*** Begin section ***

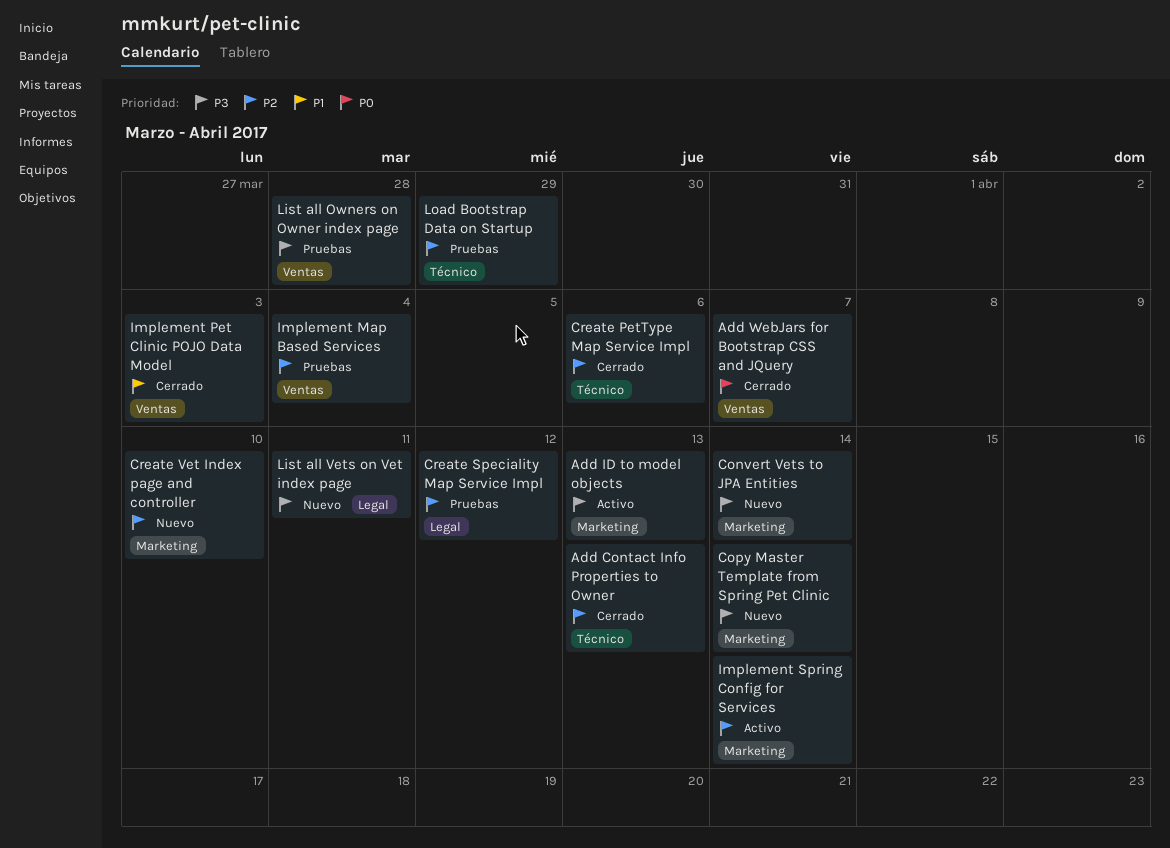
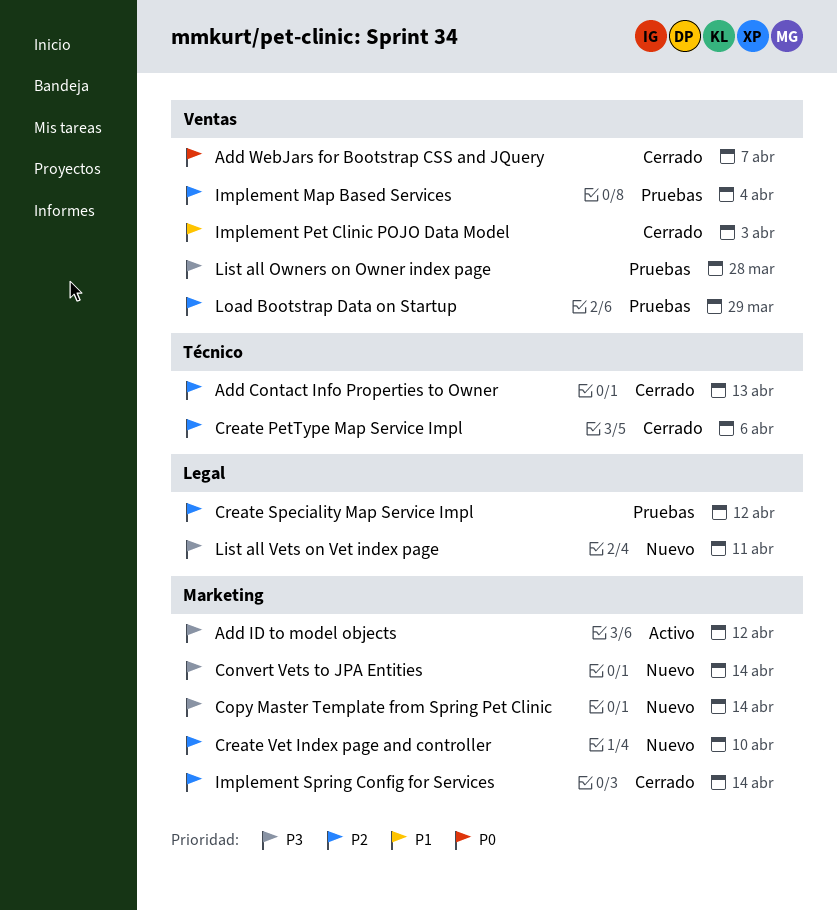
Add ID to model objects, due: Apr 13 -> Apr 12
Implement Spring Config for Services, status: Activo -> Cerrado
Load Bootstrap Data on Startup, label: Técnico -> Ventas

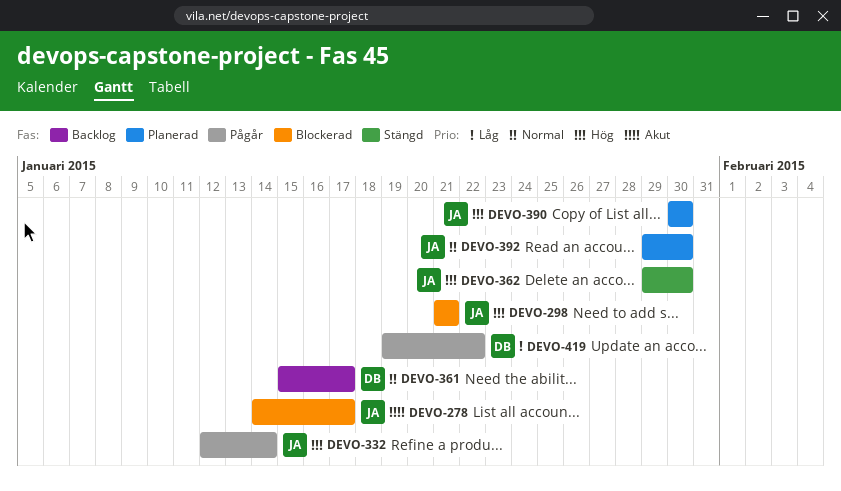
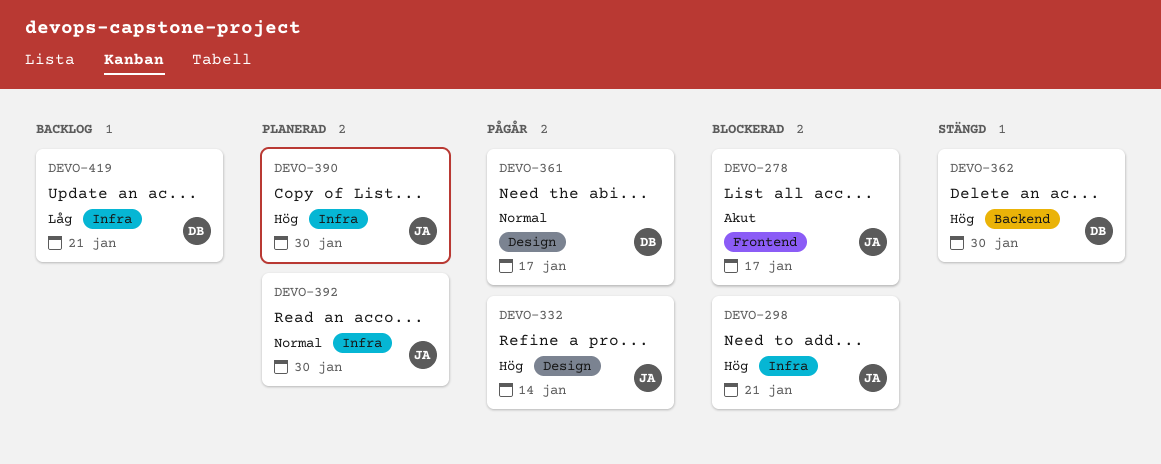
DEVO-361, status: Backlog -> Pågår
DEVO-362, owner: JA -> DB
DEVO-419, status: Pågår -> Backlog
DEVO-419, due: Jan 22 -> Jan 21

*** End section ***
*** Begin section ***

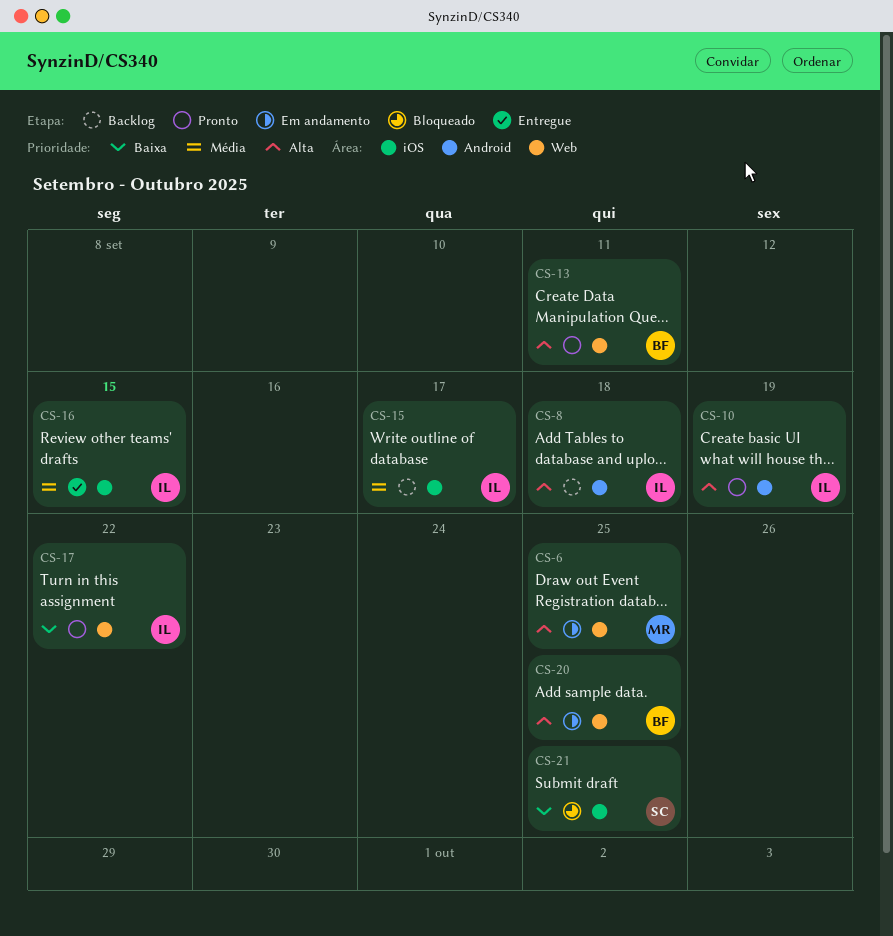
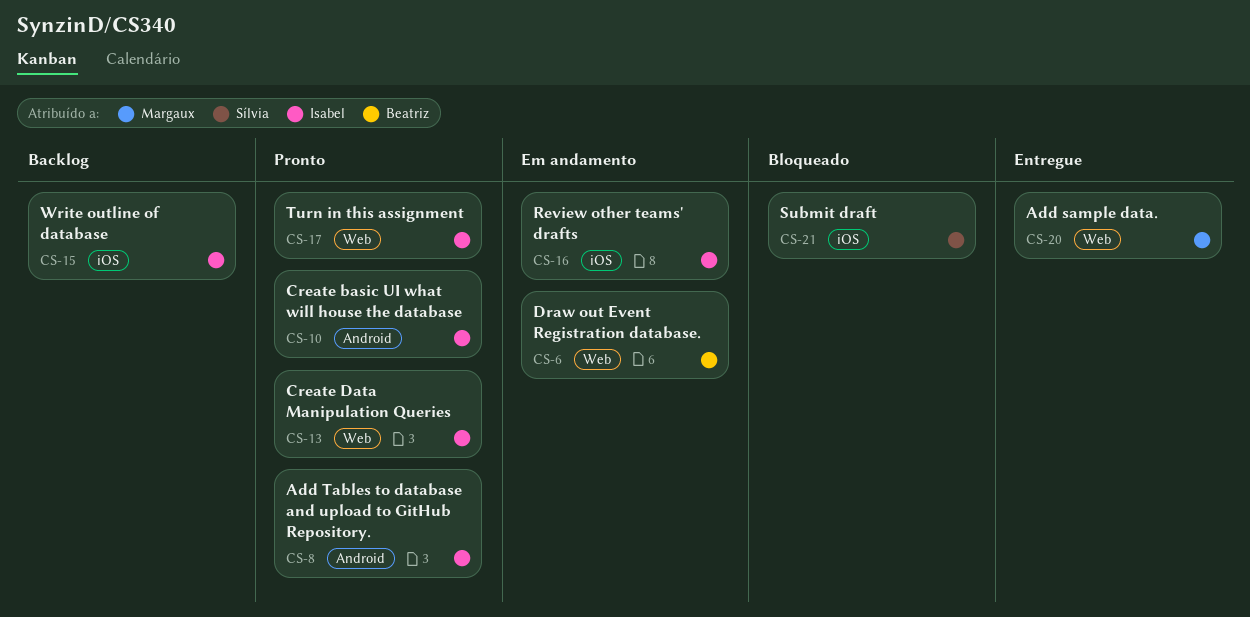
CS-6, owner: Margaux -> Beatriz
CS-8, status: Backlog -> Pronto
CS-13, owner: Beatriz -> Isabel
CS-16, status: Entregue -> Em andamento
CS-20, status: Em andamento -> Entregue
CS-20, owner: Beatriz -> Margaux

*** End section ***

Select the lines in this material that hold the word "Pågår", leaving none out.

- [Output]:
DEVO-361, status: Backlog -> Pågår
DEVO-419, status: Pågår -> Backlog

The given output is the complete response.